Densho Digital Archive
Densho Visual History Collection
Title: Fred Korematsu - Kathryn Korematsu Interview
Narrators: Fred Korematsu, Kathryn Korematsu
Interviewers: Lorraine Bannai (primary); Tetsuden Kashima (secondary)
Location: Seattle, Washington
Date: May 14, 1996
Densho ID: denshovh-kfred_g-01-0016

<Begin Segment 16>

TK: When did you start having children?

KK: About a year after we arrived in California.

TK: So Karen was there, probably?

KK: Born in 1950. In the fall of '50 we had arrived in October of '50, of 1949, and she was born in September of 1950.

TK: When was it that Karen -- and your other son, is it Ken?

KK: Ken.

TK: When did they first hear about the Korematsu case?
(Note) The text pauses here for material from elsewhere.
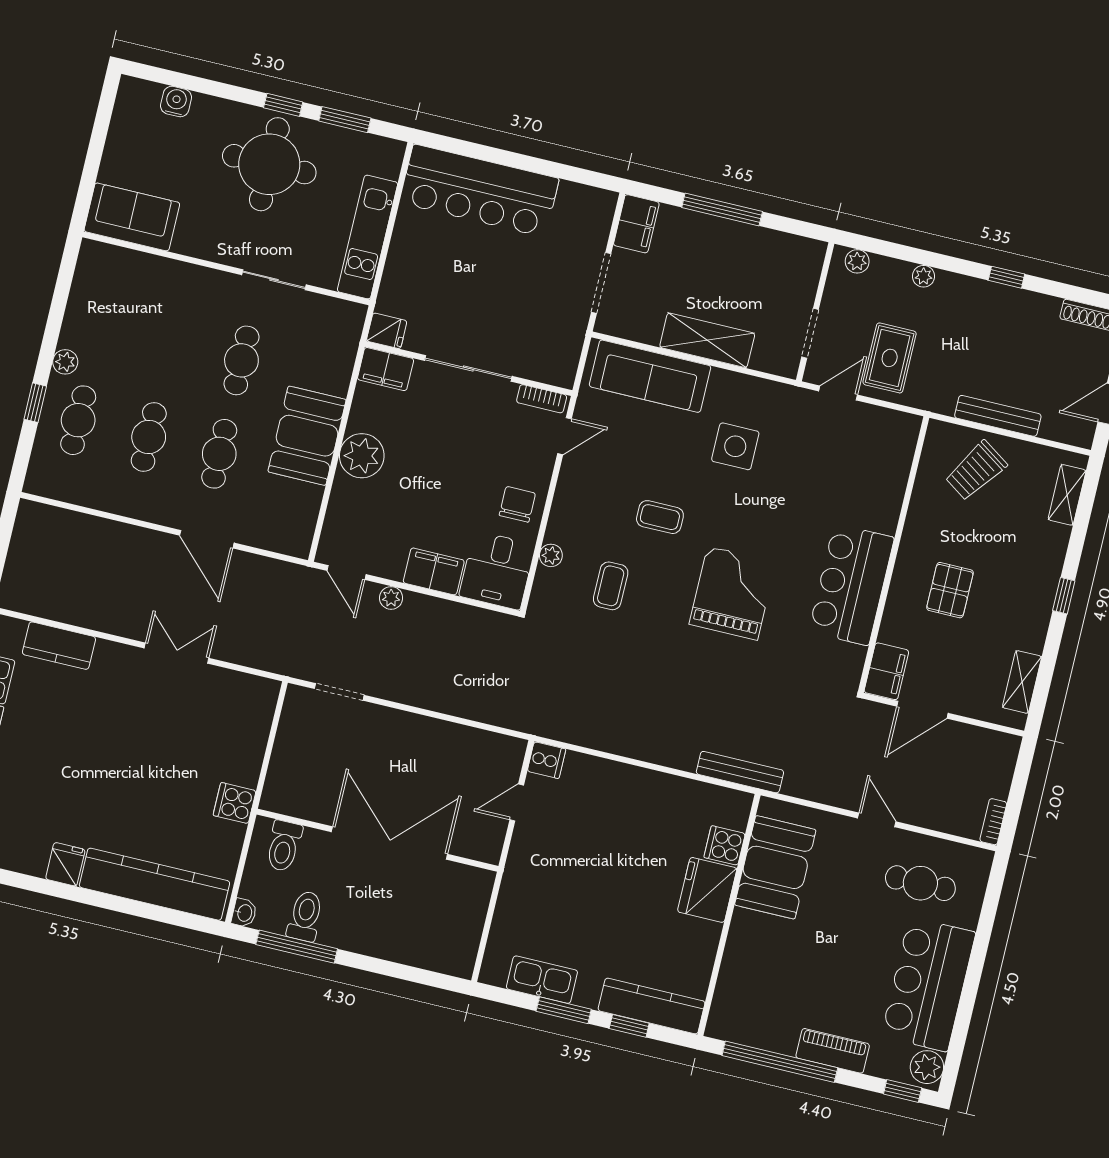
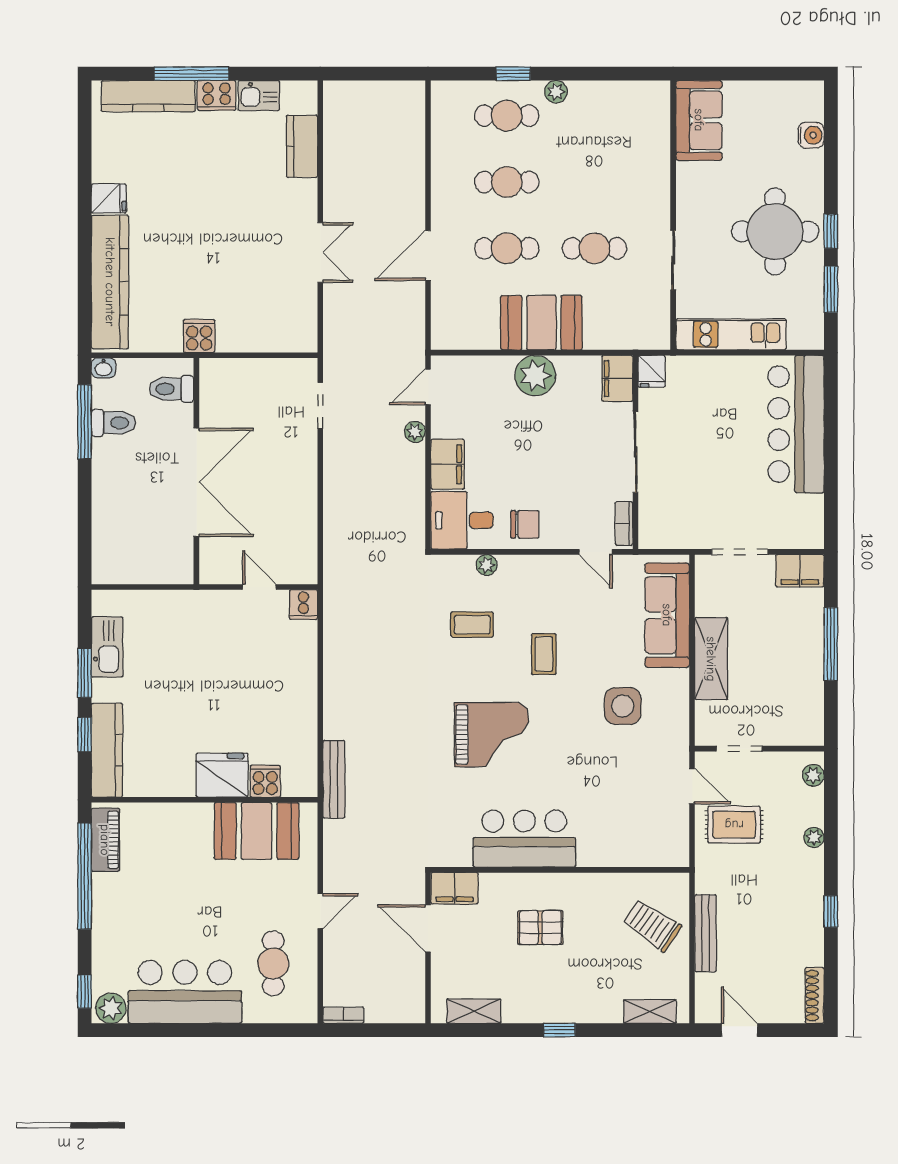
piano: (833, 1051) -> (105, 840), moved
KK: Well, Karen, there was a girl in her class, Maya Okada, who Karen had gone to school with from first grade, and this was high school, and she was a junior, I believe, in high school. This was a social studies class. And she had, Maya had given a book report on a little book called Concentration Camps, USA, written by a Caucasian. It was very small, very small paperback book, and in it, it had Fred's name, but not very much about him, it was just about the, mentioned the case, I think. And she mentioned Fred Korematsu, and I think Karen was shocked, probably. I don't even, I need to ask Maya if she really knew that was Karen's dad, 'cause she could have thought that was another Korematsu. And Karen came home and said, told me about this book report, and they mentioned Fred Korematsu. And I said, "Well, that's your dad," and she says, "What's this all about?" And I told her as best I could, and I said, "When your dad comes home, you can, you can talk to him." And now, our son says he doesn't remember learning about it at the time. He was four years younger, and so he was still in junior high. And he said that he learned about it in school. I don't remember that in particular, but that's what he says he remembers.
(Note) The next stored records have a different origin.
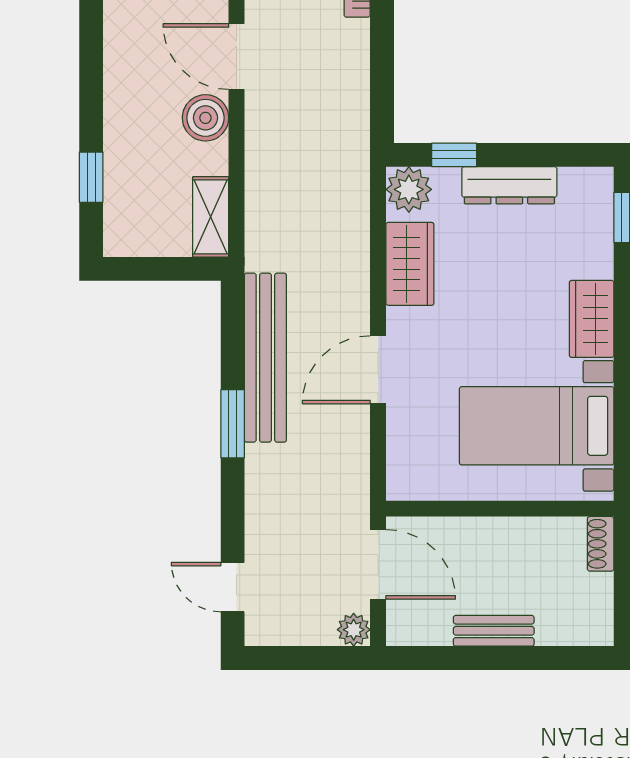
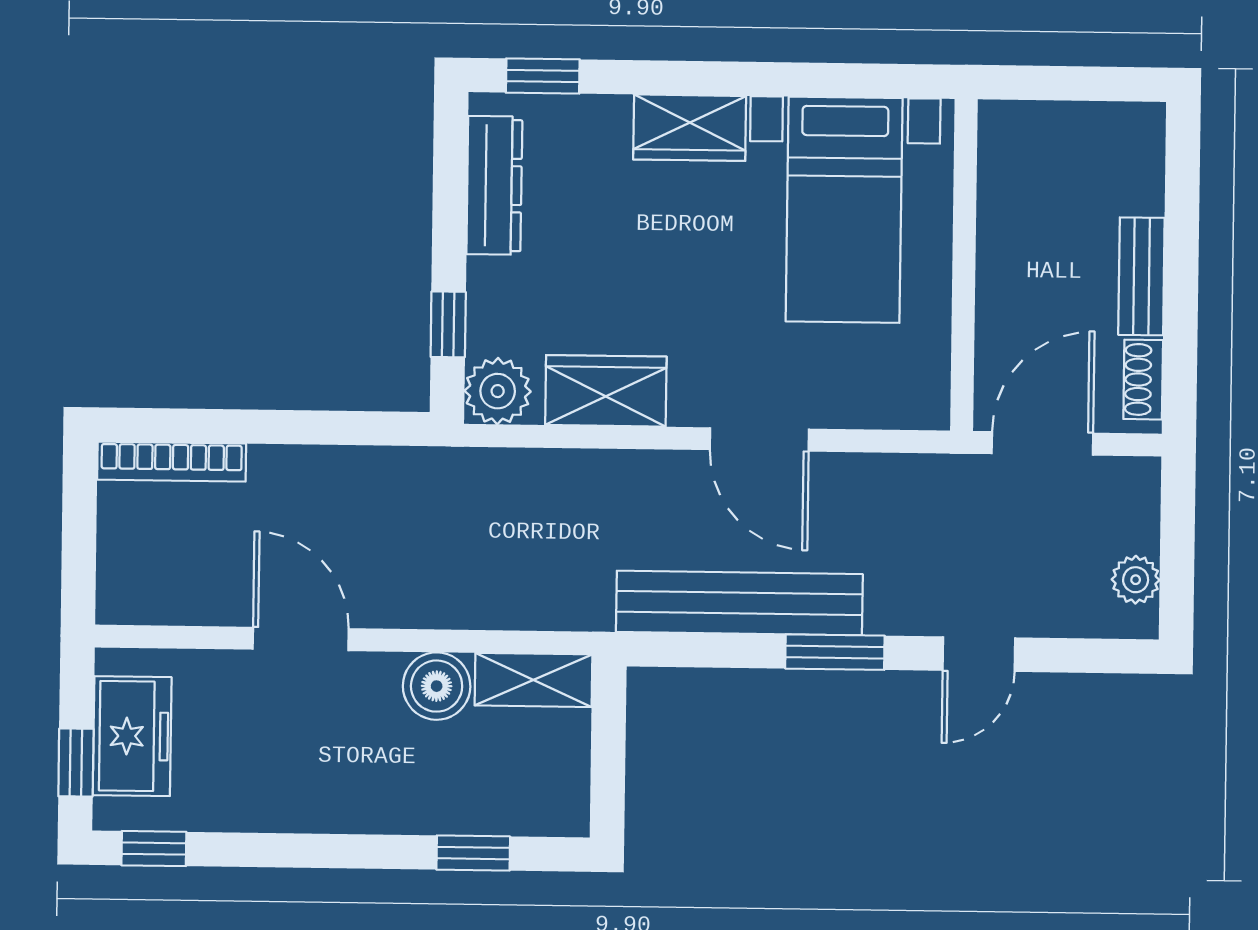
door: (237, 57) -> (301, 639), swing flipped
boiler: (205, 118) -> (437, 686), moved
dresser: (509, 185) -> (494, 185), moved
shoe rack: (601, 544) -> (1143, 380), moved, turned 90
door: (233, 587) -> (979, 654), moved
plant: (354, 630) -> (1136, 580), moved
And so we weren't any different than a lot of Japanese American families where both the mother and the father were Japanese American, because they didn't talk about it, either. People ask me, "Why didn't they talk about it?" Well, after knowing a lot of Nisei and Issei, although I couldn't communicate with them, not only I thought, I think that they were frightened about the whole matter, in the beginning, at least, I think they were hurt. I don't see them as being bitter. I know that people have told me that this person's bitter and that person's bitter, and Fred's asked that question. And bitter, to me, means people who are just angry, angry, angry, and I don't see them that way. Fred has never been that angry, you know, the angry young man or anything. It's a matter of being, not understanding why, and that was Fred. He didn't understand why he lost, because he says in spite of the girlfriend and all that, he, he learned about the Constitution in school, and he thought he was equal, and he thought it was unconstitutional, and Mr. Besig thought it was unconstitutional. And so I don't know if the Nisei thought in those terms, but they knew, I'm sure they knew that something was wrong, that it shouldn't happen. And I think that they were just mystified and really hurt. And I think the Issei were frightened out of their skins, really. And the Nisei had to, had to be protective of their parents. Fred having three other brothers, was freer than a lot of the Nisei. And a lot of them wish now that they had, they could have refused. But who would have helped them? Fred was just fortunate.

We asked Mr. Besig... we went to see him before Fred accepted this Earl Warren's Civil Liberties Award from the ACLU, and we asked him. There again, he, Fred said, "What shall I say to them about you?" And he said, "You can tell them I thought it was unconstitutional then, and I still think it's unconstitutional." Mr. Besig read, said he read about Fred in the newspaper, that's how he knew about it.